Thailand’s gross domestic product climbed 1.3 percent in the three months from the previous quarter, the National Economic & Social Development Board, or NESDB, said in Bangkok Monday. That was up from a revised flat reading in the prior quarter. But expectations for 1.7 percent GDP growth were missed, Reuters reports.

According to Bloomberg, the GDP in Southeast Asia's second-biggest economy after Indonesia grew 2.7 percent from a year earlier, compared to a median estimate of 2.9 percent in a Bloomberg survey of 15 analysts. GDP contracted 0.30 percent in the second quarter of 2013 over the previous quarter.

From 1993 until this year, the country's GDP averaged 1.0 percent growth, hitting an all-time high of 11.3 percent in March 2012 and a record low of -11.1 percent in December 2011. From 2000 to 2011, the Thai economy grew at an average of 1.1 percent quarter-on-quarter, helped along by industrial and agricultural exports and, to a lesser extent, by domestic consumption. However, as exports weakened in 2013 and 2012 due to external economic shocks, domestic and public consumption became the main source of expansion.
According to Bloomberg, Prime Minister Yingluck Shinawatra’s administration has tried to quicken budget disbursement and boost local demand as plans to spend 2 trillion baht ($63 billion) on infrastructure and 350 billion baht on water management projects have been stalled.
In October, consumer confidence fell to the lowest level in 20 months amid protests against a bill that would have provided amnesty for political offenses.

“Confidence appears to have taken a hit at least partly from the protests, and personal consumption looks to have weakened further in the fourth quarter so far,” Gundy Cahyadi, an economist at DBS Group Holdings Ltd. in Singapore, said. “We need to see if external demand picks up in 2014 and offsets some of the drag in the domestic economy. The government’s infrastructure spending is now more crucial than ever.”

The state agency cut its full-year expansion forecast to 3 percent from a range of 3.8 percent to 4.3 percent projected in August, Bloomberg reports. The economy, it said, could grow 4 percent to 5 percent in 2014, and the agency slashed its expectations of export growth to zero in 2013, from an earlier estimate of 5 percent.
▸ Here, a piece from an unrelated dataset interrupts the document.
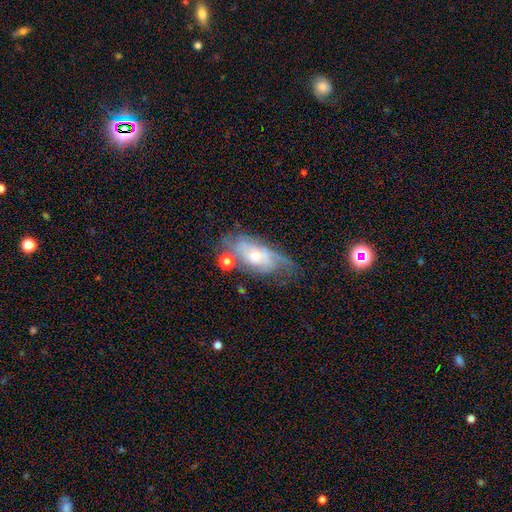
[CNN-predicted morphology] type=featured or disk (67%); edge-on=no (88%); bar=no (74%); spiral arms=yes (72%); bulge=moderate (60%); merging=none (46%).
The NESDB said household consumption dipped 1.2 percent last quarter from a year earlier. Public investment slumped 16.2 percent from a year ago as government construction and investment in machinery and equipment declined, it said.

“The political-risk factor normally hurts tourism,” Arkhom Termpittayapaisith, secretary-general of the state planning agency, told a news conference Monday. “So far we haven’t seen any impact on the economy.”

On Nov. 10, central bank Governor Prasarn Trairatvorakul said demonstrations that have drawn as many as 30,000 people have hurt tourism and investor confidence.

The Bank of Thailand last month held its benchmark interest rate at 2.5 percent for a third meeting. It is scheduled to meet Nov. 27.